**PROBLEM DESCRIPTION**
Show all lines of the entries in which the word "were" is found.

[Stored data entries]
--

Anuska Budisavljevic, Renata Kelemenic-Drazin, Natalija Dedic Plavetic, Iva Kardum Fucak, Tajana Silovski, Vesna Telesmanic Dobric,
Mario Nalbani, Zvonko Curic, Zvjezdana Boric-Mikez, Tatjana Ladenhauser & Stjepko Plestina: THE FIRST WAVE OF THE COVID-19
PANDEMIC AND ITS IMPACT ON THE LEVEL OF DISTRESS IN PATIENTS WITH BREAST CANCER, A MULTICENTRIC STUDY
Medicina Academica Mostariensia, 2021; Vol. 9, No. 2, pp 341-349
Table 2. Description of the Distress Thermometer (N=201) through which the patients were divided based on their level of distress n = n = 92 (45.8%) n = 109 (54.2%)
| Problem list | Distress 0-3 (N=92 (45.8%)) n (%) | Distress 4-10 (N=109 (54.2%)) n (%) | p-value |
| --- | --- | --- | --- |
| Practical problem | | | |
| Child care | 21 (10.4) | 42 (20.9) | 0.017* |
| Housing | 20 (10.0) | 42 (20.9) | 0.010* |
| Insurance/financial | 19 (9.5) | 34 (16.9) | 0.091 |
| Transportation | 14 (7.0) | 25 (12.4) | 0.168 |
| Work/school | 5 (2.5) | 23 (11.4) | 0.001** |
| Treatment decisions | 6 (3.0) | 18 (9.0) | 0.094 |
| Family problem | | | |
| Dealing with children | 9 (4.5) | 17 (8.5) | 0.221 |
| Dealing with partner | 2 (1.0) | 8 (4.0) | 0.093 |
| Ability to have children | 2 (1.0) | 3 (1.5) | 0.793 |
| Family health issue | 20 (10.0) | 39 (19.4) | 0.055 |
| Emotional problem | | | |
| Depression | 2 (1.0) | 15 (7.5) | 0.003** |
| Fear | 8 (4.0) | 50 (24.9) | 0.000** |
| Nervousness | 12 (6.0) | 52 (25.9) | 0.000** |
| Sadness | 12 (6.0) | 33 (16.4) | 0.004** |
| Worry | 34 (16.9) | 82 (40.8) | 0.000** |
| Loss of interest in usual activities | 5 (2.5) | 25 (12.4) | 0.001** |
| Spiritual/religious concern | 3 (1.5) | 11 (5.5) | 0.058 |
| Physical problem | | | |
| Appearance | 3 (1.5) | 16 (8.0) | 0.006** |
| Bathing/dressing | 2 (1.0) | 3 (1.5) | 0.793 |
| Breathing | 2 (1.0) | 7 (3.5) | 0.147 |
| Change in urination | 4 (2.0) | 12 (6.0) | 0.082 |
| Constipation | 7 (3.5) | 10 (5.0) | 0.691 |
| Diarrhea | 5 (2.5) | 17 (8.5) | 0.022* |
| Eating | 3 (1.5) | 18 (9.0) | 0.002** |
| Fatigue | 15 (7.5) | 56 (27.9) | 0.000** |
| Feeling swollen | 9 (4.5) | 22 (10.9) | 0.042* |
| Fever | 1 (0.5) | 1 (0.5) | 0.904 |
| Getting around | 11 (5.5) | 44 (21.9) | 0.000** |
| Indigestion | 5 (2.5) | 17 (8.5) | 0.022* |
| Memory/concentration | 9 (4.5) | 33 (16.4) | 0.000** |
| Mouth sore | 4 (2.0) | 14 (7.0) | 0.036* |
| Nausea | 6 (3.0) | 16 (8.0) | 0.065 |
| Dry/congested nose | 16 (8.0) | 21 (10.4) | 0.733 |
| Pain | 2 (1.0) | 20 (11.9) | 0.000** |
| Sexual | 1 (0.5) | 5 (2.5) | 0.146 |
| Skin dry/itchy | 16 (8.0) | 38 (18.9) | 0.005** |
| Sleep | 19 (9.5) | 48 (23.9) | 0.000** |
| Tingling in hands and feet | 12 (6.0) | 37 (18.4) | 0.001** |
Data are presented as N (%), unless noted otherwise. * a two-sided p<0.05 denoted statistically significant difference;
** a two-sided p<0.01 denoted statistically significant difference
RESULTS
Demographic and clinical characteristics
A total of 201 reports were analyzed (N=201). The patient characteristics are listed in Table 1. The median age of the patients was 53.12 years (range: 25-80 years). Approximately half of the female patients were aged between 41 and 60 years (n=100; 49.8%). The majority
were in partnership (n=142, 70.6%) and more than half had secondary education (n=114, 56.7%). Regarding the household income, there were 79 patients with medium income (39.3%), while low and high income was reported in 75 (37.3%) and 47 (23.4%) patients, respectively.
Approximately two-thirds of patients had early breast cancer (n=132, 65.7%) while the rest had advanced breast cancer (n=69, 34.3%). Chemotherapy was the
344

--

**SOLUTION TO THIS TASK**
Table 2. Description of the Distress Thermometer (N=201) through which the patients were divided based on their level of distress n = n = 92 (45.8%) n = 109 (54.2%)
A total of 201 reports were analyzed (N=201). The patient characteristics are listed in Table 1. The median age of the patients was 53.12 years (range: 25-80 years). Approximately half of the female patients were aged between 41 and 60 years (n=100; 49.8%). The majority
were in partnership (n=142, 70.6%) and more than half had secondary education (n=114, 56.7%). Regarding the household income, there were 79 patients with medium income (39.3%), while low and high income was reported in 75 (37.3%) and 47 (23.4%) patients, respectively.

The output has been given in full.